<<<<

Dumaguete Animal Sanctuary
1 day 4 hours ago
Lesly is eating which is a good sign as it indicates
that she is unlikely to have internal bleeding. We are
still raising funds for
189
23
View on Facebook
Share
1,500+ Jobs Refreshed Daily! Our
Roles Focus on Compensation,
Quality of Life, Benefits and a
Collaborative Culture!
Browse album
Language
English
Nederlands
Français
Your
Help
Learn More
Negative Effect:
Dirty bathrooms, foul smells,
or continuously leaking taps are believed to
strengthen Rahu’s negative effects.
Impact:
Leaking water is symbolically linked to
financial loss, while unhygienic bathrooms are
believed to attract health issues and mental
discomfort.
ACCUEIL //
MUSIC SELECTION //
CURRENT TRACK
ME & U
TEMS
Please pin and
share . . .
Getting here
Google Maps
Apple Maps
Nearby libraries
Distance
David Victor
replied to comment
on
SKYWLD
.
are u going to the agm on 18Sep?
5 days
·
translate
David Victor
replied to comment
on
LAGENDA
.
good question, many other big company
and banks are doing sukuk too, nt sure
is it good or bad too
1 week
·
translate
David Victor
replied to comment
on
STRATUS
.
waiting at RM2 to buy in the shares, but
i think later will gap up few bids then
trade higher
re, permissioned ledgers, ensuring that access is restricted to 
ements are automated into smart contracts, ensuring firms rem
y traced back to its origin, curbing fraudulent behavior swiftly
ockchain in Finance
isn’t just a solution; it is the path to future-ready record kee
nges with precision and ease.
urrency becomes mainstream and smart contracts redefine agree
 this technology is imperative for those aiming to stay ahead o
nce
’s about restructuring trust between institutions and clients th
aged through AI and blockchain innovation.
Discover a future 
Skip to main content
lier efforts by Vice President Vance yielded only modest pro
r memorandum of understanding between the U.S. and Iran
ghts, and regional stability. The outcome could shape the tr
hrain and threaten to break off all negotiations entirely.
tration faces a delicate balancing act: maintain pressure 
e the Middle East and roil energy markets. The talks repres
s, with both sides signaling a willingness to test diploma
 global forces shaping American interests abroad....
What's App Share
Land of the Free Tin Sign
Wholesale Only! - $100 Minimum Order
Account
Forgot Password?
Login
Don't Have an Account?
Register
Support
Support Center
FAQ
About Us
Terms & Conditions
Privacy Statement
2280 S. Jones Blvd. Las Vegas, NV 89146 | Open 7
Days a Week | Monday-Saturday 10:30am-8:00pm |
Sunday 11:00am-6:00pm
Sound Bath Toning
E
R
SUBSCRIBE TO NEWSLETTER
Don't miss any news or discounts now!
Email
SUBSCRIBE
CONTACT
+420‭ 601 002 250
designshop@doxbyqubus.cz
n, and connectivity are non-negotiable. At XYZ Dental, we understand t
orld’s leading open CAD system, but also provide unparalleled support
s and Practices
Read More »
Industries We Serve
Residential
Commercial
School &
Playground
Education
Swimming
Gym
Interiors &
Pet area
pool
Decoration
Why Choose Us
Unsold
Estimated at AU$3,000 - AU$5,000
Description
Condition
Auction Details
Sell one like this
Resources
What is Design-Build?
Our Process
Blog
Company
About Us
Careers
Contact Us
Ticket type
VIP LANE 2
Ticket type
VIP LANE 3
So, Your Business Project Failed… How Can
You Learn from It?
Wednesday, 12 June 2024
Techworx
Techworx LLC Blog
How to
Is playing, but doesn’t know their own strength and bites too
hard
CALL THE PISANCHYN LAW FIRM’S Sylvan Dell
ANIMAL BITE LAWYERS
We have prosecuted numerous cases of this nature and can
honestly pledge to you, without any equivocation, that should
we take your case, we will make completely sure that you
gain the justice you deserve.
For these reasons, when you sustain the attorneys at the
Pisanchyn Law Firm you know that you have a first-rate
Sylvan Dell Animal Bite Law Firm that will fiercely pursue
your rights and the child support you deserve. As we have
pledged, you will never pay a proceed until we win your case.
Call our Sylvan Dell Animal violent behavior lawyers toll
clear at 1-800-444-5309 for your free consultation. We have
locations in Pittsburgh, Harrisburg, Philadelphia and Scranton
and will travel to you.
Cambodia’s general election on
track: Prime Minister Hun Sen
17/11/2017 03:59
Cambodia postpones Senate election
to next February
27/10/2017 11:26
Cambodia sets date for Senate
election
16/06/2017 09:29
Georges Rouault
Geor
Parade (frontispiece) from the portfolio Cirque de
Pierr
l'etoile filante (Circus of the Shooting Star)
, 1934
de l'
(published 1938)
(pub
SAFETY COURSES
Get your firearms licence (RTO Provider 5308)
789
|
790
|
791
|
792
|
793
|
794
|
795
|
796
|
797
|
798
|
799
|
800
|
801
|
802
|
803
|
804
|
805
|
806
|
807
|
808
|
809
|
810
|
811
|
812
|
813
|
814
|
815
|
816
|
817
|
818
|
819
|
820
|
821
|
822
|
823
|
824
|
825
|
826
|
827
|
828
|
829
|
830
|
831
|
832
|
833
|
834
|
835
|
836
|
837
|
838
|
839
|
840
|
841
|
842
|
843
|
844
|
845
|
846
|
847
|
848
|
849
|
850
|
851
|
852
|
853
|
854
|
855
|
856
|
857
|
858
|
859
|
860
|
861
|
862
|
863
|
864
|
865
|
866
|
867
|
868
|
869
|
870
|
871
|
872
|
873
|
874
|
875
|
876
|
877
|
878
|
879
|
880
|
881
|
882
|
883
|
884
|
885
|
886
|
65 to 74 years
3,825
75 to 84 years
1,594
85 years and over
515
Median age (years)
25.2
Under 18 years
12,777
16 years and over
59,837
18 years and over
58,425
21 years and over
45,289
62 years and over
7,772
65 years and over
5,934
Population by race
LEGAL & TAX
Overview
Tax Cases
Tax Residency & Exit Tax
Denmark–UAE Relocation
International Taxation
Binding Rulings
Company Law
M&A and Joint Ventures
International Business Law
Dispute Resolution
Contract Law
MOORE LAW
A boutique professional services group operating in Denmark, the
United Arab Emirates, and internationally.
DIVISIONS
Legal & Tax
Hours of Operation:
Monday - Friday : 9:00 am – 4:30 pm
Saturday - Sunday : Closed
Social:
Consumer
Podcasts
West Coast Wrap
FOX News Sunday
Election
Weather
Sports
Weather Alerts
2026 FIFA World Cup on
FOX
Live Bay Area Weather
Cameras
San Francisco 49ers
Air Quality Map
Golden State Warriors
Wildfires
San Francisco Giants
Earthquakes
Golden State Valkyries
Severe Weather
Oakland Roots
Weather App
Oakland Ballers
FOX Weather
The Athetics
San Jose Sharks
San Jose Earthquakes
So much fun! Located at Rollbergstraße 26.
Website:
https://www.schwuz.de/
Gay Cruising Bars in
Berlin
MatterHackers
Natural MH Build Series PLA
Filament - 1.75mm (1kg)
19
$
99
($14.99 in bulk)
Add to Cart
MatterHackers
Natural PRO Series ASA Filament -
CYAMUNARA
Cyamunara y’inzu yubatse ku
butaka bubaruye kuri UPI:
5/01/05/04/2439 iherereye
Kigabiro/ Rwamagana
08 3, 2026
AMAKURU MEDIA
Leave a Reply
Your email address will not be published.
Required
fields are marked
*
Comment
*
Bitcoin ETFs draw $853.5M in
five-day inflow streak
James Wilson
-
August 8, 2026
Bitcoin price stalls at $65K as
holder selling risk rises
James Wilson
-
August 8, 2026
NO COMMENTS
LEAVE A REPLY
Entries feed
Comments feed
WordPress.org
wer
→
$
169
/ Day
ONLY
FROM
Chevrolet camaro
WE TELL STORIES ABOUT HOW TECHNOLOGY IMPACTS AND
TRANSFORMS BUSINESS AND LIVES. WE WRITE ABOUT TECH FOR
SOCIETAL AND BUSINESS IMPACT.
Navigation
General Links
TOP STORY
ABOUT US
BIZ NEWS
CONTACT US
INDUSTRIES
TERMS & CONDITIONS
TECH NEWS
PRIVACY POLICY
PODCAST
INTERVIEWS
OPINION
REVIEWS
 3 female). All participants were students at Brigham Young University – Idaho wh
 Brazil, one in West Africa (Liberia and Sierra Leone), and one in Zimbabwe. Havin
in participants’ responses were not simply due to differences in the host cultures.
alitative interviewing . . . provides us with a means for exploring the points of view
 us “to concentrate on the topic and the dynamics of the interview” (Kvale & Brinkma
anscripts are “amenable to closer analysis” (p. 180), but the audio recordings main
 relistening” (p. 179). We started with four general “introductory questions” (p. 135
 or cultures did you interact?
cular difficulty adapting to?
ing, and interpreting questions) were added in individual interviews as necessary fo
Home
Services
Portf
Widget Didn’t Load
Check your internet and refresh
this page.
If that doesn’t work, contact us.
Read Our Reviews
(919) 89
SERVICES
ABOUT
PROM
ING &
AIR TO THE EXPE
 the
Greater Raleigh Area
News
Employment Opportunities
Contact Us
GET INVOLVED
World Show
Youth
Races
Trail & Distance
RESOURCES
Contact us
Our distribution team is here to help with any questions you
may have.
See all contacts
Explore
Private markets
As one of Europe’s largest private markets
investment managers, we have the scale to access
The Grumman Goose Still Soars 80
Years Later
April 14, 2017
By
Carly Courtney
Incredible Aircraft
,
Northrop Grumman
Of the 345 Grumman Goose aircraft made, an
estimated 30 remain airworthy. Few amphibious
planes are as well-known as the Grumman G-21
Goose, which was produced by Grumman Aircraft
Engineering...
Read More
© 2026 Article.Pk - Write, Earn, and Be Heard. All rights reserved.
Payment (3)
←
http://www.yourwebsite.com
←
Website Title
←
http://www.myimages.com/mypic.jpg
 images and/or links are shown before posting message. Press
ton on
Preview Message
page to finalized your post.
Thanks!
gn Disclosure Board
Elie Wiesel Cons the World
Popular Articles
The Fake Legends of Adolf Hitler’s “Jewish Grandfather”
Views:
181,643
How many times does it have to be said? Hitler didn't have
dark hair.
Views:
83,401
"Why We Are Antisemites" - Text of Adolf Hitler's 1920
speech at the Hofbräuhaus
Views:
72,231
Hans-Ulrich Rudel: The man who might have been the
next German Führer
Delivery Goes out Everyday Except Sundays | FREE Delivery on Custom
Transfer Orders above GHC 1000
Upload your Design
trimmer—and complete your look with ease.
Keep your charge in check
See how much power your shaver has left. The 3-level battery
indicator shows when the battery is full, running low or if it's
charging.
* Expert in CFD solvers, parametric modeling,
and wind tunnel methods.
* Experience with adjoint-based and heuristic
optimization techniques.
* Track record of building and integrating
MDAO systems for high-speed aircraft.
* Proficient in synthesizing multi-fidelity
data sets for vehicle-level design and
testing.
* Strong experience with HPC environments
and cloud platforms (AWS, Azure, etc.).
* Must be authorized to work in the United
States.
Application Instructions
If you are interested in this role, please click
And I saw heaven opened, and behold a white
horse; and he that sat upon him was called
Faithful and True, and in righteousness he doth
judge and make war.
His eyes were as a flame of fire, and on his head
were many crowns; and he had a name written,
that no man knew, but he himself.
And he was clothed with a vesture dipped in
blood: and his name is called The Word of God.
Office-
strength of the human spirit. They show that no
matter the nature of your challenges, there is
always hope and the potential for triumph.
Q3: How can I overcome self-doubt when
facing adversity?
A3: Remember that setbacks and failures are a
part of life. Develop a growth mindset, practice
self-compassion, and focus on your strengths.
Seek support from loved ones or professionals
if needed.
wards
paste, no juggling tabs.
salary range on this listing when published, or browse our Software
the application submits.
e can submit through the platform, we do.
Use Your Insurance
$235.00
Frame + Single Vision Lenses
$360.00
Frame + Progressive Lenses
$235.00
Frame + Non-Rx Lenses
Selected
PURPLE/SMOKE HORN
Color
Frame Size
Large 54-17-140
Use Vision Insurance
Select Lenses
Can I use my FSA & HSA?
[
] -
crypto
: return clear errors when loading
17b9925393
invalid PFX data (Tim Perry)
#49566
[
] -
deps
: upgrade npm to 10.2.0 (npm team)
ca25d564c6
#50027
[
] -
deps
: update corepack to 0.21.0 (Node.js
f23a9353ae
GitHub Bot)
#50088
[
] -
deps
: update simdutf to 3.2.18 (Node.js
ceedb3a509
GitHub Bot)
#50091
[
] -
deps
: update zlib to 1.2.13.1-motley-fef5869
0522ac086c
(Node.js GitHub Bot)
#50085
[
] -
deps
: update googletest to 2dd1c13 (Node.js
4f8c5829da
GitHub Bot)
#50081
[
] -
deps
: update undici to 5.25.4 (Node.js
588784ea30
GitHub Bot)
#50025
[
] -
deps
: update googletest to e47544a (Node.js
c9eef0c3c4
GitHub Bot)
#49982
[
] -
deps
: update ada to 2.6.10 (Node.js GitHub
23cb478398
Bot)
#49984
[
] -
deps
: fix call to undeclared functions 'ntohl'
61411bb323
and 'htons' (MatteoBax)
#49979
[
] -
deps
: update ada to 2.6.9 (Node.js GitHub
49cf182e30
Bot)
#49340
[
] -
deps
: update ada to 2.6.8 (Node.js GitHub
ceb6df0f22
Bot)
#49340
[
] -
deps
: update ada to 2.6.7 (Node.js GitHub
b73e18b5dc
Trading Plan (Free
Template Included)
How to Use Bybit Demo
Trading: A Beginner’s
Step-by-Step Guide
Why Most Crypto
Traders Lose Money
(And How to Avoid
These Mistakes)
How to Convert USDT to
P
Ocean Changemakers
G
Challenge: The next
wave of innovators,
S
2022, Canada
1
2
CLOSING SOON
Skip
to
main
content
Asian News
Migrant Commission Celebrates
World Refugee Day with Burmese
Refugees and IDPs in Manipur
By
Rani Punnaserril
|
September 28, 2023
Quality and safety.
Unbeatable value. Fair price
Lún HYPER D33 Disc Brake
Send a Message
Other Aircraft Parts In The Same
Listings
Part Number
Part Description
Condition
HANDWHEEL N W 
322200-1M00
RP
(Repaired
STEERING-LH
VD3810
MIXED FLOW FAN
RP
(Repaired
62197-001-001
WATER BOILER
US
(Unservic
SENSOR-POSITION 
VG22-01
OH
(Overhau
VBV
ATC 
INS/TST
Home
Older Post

>>>>

**Exercise requirements:**
Starting with the first line of the listing, output each line exactly until you have included the one containing "Leaking water is symbolically linked to".

**Result for this exercise:**
Dumaguete Animal Sanctuary
1 day 4 hours ago
Lesly is eating which is a good sign as it indicates
that she is unlikely to have internal bleeding. We are
still raising funds for
189
23
View on Facebook
Share
1,500+ Jobs Refreshed Daily! Our
Roles Focus on Compensation,
Quality of Life, Benefits and a
Collaborative Culture!
Browse album
Language
English
Nederlands
Français
Your
Help
Learn More
Negative Effect:
Dirty bathrooms, foul smells,
or continuously leaking taps are believed to
strengthen Rahu’s negative effects.
Impact:
Leaking water is symbolically linked to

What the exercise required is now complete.